Linear homogeneous D.E. with constant coefficients - known solutions

1. Aug 12, 2014

etf

My task is to find Linear homogeneous D.E. with constant coefficients which has solutions:
$$\\\varphi 1(x)=x^2,\varphi 2(x)=e^{-3x},\varphi 3(x)=cos(5x)$$ Any idea?

Last edited: Aug 12, 2014
2. Aug 12, 2014

etf

I think that here we have root $$\\\lambda 1=0$$ with multiplicity 3 (from $$\\\varphi 1(x)$$), root $$\\\lambda 2=-3$$ with multiplicity 1 (from $$\\\varphi 2(x)$$).

3. Aug 12, 2014

Zondrina

I assume you mean second order.

The solution $x^2$ should come from a Cauchy Euler equation I believe. So I think you need to find an equation of that form by multiplying the roots together to "work backwards" to the indicial equation.

4. Aug 12, 2014

slider142

It is possible to have $\varphi_1(x) = x^2$ as a solution to a linear homogeneous equation with constant coefficients. In addition, a linear homogeneous differential equation has as many linearly independent solutions as the order of the equation. Since the 3 functions you listed are linearly independent, the equation we are looking for must be at least of order 3.
As a hint, note that any linear combination of the solutions must also be a solution. Thus, the 3-parameter family of functions $\varphi(x) = C_1x^2 + C_2e^{-3x} + C_3\cos(5x)$ is a solution to the unknown differential equation. As a further hint, try taking this solution's derivatives. Can you find a combination using constant coefficients that is homogeneous?

5. Aug 12, 2014

pasmith

You're missing $\cos(5x) = (e^{5ix} + e^{-5ix})/2$.
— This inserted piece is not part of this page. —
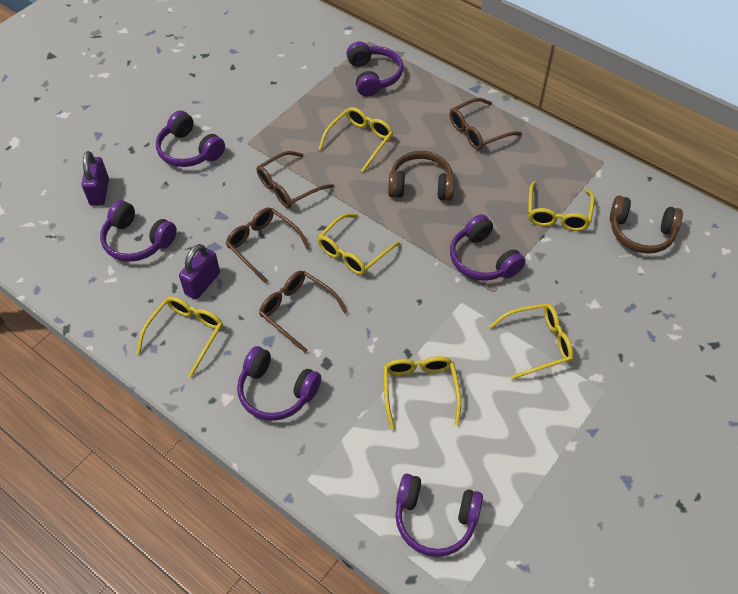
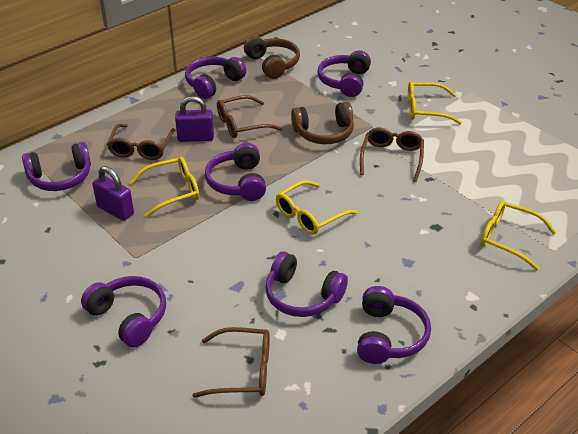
purple headphones: [100,200,177,262] [156,111,225,167] [237,346,321,421] [346,42,403,97] [395,474,483,557] [450,214,526,281] = 6 -> [22,142,91,191] [81,276,166,347] [185,57,246,99] [205,143,266,201] [265,252,348,317] [317,50,371,97] [357,286,431,364] = 7
yellow glasses: [137,296,223,378] [318,107,393,173] [318,213,400,275] [383,356,461,430] [489,303,573,380] [528,181,595,231] = 6 -> [130,156,199,218] [276,180,358,235] [408,81,462,124] [481,201,557,270] = 4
Thus the auxiliary equation must be a polynomial with roots 0 (with multiplicity 3), -3, 5i and -5i.

6. Aug 12, 2014

Zondrina

Wow, I totally forgot equations higher than second order existed ^_^.

7. Aug 12, 2014

etf

I calculated characteristic polynomial as $$\\(\lambda -\lambda1)^{3}(\lambda-\lambda2)(\lambda-\lambda3)(\lambda-\lambda4)=(\lambda-0)^{3}(\lambda+3)(\lambda-(0-5i))(\lambda-(0+5i))=...$$
$$=\lambda^{6}+3\lambda^{5}+25\lambda^{4}+75\lambda^{3}$$ so D.E. is $$\\y^{(6)}+3y^{(5)}+25y^{(4)}+75y^{(3)}$$

Last edited by a moderator: Aug 13, 2014
8. Aug 12, 2014

ehild

It looks correct. The result is the same using Slider142's hint.

ehild

9. Aug 12, 2014

LCKurtz

Except that that isn't an equation.

Last edited by a moderator: Aug 13, 2014
10. Aug 12, 2014

ehild

Oh, =0 is missing! I did not notice.

ehild

11. Aug 13, 2014

etf

Forgot to write = 0

12. Aug 13, 2014

etf

Here is another one (this one is not with constan coefficients):
Find linear homogeneous second order D.E. which has general solution $$\\\varphi (x)=C1\frac{sinx}{\sqrt{x}}+C2\frac{\cos{x}}{\sqrt{x}}, x>0$$
Any idea?

13. Aug 13, 2014

ehild

What is the differential equation for y(x)=√(x) φ(x)?

ehild

14. Aug 13, 2014

etf

I found it. $$\\-\frac{1}{x}y''-\frac{1}{x^{2}}y'+(\frac{1}{4x^{3}}-\frac{1}{x})y=0$$

15. Aug 13, 2014

ehild

Congratulation!
Have you used my hint? It is very easy with that.

ehild

16. Aug 13, 2014

etf

To be honest, I didn't understand your hint :(
I solved it using Wronskian:

$$\\y1(x)=\frac{\sin{x}}{\sqrt{x}},$$
$$\\y2(x)=\frac{\cos{x}}{\sqrt{x}},$$
$$\\W(y1,y2)=\begin{vmatrix} y1(x) & y2(x) & y \\ y1'(x) & y2'(x) & y'(x) \\ y1''(x)& y2''(x) & y''(x) \end{vmatrix}=0$$

However, this is a little bit complicated.

17. Aug 13, 2014

ehild

$$\varphi (x)=C1\frac{sinx}{\sqrt{x}}+C2\frac{\cos{x}}{\sqrt{x}}$$

Multiply by √x:

$$\sqrt{x}\varphi (x)=C1\sin(x)+C2\cos(x)$$

Define a new function $y(x)=\sqrt{x}\varphi (x)$. The general solution of a linear homogeneous differential equation for y(x) is $y(x)= C1\sin(x)+C2\cos(x)$. But that is the solution of the well known differential equation $y''+ y=0$.

Find the second derivative of $y(x)=\sqrt{x}\varphi (x)$ in terms of x and φ and substitute into the equation $y''+ y=0$...

ehild

18. Aug 13, 2014

etf

Wow
Your method is definitely much better :)
Thanks!